>>

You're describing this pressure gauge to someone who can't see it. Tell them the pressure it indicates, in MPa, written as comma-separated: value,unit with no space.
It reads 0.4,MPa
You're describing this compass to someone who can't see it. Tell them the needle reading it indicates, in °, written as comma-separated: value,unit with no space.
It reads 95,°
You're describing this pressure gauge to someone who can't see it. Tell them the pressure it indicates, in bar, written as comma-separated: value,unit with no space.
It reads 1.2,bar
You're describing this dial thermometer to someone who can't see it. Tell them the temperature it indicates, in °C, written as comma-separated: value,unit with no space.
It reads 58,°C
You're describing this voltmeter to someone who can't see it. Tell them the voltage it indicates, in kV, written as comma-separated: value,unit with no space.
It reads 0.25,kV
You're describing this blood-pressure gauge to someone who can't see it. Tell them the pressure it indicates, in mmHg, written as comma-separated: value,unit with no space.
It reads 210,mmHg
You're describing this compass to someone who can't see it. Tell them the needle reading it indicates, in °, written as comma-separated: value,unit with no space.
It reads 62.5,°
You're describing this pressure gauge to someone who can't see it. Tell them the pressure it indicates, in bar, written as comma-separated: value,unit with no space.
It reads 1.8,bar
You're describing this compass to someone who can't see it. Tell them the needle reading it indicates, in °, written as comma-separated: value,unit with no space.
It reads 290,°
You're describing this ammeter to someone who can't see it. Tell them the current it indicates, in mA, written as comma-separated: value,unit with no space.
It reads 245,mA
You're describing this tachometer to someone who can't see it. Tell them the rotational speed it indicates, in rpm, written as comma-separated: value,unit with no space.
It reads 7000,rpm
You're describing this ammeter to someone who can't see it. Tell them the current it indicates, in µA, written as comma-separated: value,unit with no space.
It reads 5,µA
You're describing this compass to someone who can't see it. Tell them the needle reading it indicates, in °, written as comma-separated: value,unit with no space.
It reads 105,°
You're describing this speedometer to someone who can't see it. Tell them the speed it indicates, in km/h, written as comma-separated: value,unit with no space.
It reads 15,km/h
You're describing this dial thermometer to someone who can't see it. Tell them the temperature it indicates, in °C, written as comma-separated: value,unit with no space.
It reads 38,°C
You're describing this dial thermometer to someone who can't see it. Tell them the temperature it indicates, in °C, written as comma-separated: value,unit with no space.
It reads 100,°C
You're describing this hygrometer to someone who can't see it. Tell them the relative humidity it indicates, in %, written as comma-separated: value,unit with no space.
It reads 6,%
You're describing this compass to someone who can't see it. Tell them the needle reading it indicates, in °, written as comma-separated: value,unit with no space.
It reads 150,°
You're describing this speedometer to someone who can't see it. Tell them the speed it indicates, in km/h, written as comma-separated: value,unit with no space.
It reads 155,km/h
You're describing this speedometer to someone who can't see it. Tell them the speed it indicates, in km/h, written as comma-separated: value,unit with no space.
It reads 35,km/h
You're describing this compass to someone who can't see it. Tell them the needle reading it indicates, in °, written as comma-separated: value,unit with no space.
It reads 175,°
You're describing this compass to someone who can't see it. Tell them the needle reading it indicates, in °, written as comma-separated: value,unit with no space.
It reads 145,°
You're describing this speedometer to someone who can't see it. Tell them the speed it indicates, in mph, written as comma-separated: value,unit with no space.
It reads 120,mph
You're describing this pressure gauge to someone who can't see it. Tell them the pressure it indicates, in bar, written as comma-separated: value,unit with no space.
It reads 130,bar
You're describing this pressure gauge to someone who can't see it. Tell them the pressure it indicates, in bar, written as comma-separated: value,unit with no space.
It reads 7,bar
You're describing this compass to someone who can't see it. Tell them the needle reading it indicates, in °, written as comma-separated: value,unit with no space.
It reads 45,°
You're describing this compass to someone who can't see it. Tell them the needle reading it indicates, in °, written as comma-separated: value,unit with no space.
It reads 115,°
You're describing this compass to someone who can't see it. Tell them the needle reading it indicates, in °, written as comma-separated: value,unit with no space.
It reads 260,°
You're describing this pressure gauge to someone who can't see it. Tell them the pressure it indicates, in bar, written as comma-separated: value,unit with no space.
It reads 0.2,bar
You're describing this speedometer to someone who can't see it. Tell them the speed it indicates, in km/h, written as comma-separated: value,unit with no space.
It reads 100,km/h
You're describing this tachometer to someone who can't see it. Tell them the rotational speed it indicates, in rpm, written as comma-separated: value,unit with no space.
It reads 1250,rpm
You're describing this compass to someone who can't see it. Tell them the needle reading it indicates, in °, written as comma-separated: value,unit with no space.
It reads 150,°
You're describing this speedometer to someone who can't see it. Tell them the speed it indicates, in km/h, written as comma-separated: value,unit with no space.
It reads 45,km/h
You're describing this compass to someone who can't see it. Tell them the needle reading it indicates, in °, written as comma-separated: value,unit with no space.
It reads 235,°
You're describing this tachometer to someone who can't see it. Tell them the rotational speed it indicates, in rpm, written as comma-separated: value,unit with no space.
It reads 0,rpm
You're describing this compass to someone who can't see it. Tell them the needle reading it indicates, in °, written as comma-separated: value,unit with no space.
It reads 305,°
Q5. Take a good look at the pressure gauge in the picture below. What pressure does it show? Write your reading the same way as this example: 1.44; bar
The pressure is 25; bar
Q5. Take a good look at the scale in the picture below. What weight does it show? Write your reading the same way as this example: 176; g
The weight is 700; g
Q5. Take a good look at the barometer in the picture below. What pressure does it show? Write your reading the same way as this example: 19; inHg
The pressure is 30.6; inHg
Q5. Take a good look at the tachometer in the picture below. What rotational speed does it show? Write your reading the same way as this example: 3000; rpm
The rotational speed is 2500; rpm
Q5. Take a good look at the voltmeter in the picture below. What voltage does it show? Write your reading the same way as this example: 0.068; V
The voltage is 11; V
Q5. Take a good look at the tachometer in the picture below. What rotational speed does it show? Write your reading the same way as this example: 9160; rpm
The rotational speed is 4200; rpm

<<

## TASK STATEMENT
Copy out every one of the entries above word for word, without changing anything.

## SOLUTION TO THIS TASK
You're describing this pressure gauge to someone who can't see it. Tell them the pressure it indicates, in MPa, written as comma-separated: value,unit with no space.
It reads 0.4,MPa
You're describing this compass to someone who can't see it. Tell them the needle reading it indicates, in °, written as comma-separated: value,unit with no space.
It reads 95,°
You're describing this pressure gauge to someone who can't see it. Tell them the pressure it indicates, in bar, written as comma-separated: value,unit with no space.
It reads 1.2,bar
You're describing this dial thermometer to someone who can't see it. Tell them the temperature it indicates, in °C, written as comma-separated: value,unit with no space.
It reads 58,°C
You're describing this voltmeter to someone who can't see it. Tell them the voltage it indicates, in kV, written as comma-separated: value,unit with no space.
It reads 0.25,kV
You're describing this blood-pressure gauge to someone who can't see it. Tell them the pressure it indicates, in mmHg, written as comma-separated: value,unit with no space.
It reads 210,mmHg
You're describing this compass to someone who can't see it. Tell them the needle reading it indicates, in °, written as comma-separated: value,unit with no space.
It reads 62.5,°
You're describing this pressure gauge to someone who can't see it. Tell them the pressure it indicates, in bar, written as comma-separated: value,unit with no space.
It reads 1.8,bar
You're describing this compass to someone who can't see it. Tell them the needle reading it indicates, in °, written as comma-separated: value,unit with no space.
It reads 290,°
You're describing this ammeter to someone who can't see it. Tell them the current it indicates, in mA, written as comma-separated: value,unit with no space.
It reads 245,mA
You're describing this tachometer to someone who can't see it. Tell them the rotational speed it indicates, in rpm, written as comma-separated: value,unit with no space.
It reads 7000,rpm
You're describing this ammeter to someone who can't see it. Tell them the current it indicates, in µA, written as comma-separated: value,unit with no space.
It reads 5,µA
You're describing this compass to someone who can't see it. Tell them the needle reading it indicates, in °, written as comma-separated: value,unit with no space.
It reads 105,°
You're describing this speedometer to someone who can't see it. Tell them the speed it indicates, in km/h, written as comma-separated: value,unit with no space.
It reads 15,km/h
You're describing this dial thermometer to someone who can't see it. Tell them the temperature it indicates, in °C, written as comma-separated: value,unit with no space.
It reads 38,°C
You're describing this dial thermometer to someone who can't see it. Tell them the temperature it indicates, in °C, written as comma-separated: value,unit with no space.
It reads 100,°C
You're describing this hygrometer to someone who can't see it. Tell them the relative humidity it indicates, in %, written as comma-separated: value,unit with no space.
It reads 6,%
You're describing this compass to someone who can't see it. Tell them the needle reading it indicates, in °, written as comma-separated: value,unit with no space.
It reads 150,°
You're describing this speedometer to someone who can't see it. Tell them the speed it indicates, in km/h, written as comma-separated: value,unit with no space.
It reads 155,km/h
You're describing this speedometer to someone who can't see it. Tell them the speed it indicates, in km/h, written as comma-separated: value,unit with no space.
It reads 35,km/h
You're describing this compass to someone who can't see it. Tell them the needle reading it indicates, in °, written as comma-separated: value,unit with no space.
It reads 175,°
You're describing this compass to someone who can't see it. Tell them the needle reading it indicates, in °, written as comma-separated: value,unit with no space.
It reads 145,°
You're describing this speedometer to someone who can't see it. Tell them the speed it indicates, in mph, written as comma-separated: value,unit with no space.
It reads 120,mph
You're describing this pressure gauge to someone who can't see it. Tell them the pressure it indicates, in bar, written as comma-separated: value,unit with no space.
It reads 130,bar
You're describing this pressure gauge to someone who can't see it. Tell them the pressure it indicates, in bar, written as comma-separated: value,unit with no space.
It reads 7,bar
You're describing this compass to someone who can't see it. Tell them the needle reading it indicates, in °, written as comma-separated: value,unit with no space.
It reads 45,°
You're describing this compass to someone who can't see it. Tell them the needle reading it indicates, in °, written as comma-separated: value,unit with no space.
It reads 115,°
You're describing this compass to someone who can't see it. Tell them the needle reading it indicates, in °, written as comma-separated: value,unit with no space.
It reads 260,°
You're describing this pressure gauge to someone who can't see it. Tell them the pressure it indicates, in bar, written as comma-separated: value,unit with no space.
It reads 0.2,bar
You're describing this speedometer to someone who can't see it. Tell them the speed it indicates, in km/h, written as comma-separated: value,unit with no space.
It reads 100,km/h
You're describing this tachometer to someone who can't see it. Tell them the rotational speed it indicates, in rpm, written as comma-separated: value,unit with no space.
It reads 1250,rpm
You're describing this compass to someone who can't see it. Tell them the needle reading it indicates, in °, written as comma-separated: value,unit with no space.
It reads 150,°
You're describing this speedometer to someone who can't see it. Tell them the speed it indicates, in km/h, written as comma-separated: value,unit with no space.
It reads 45,km/h
You're describing this compass to someone who can't see it. Tell them the needle reading it indicates, in °, written as comma-separated: value,unit with no space.
It reads 235,°
You're describing this tachometer to someone who can't see it. Tell them the rotational speed it indicates, in rpm, written as comma-separated: value,unit with no space.
It reads 0,rpm
You're describing this compass to someone who can't see it. Tell them the needle reading it indicates, in °, written as comma-separated: value,unit with no space.
It reads 305,°
Q5. Take a good look at the pressure gauge in the picture below. What pressure does it show? Write your reading the same way as this example: 1.44; bar
The pressure is 25; bar
Q5. Take a good look at the scale in the picture below. What weight does it show? Write your reading the same way as this example: 176; g
The weight is 700; g
Q5. Take a good look at the barometer in the picture below. What pressure does it show? Write your reading the same way as this example: 19; inHg
The pressure is 30.6; inHg
Q5. Take a good look at the tachometer in the picture below. What rotational speed does it show? Write your reading the same way as this example: 3000; rpm
The rotational speed is 2500; rpm
Q5. Take a good look at the voltmeter in the picture below. What voltage does it show? Write your reading the same way as this example: 0.068; V
The voltage is 11; V
Q5. Take a good look at the tachometer in the picture below. What rotational speed does it show? Write your reading the same way as this example: 9160; rpm
The rotational speed is 4200; rpm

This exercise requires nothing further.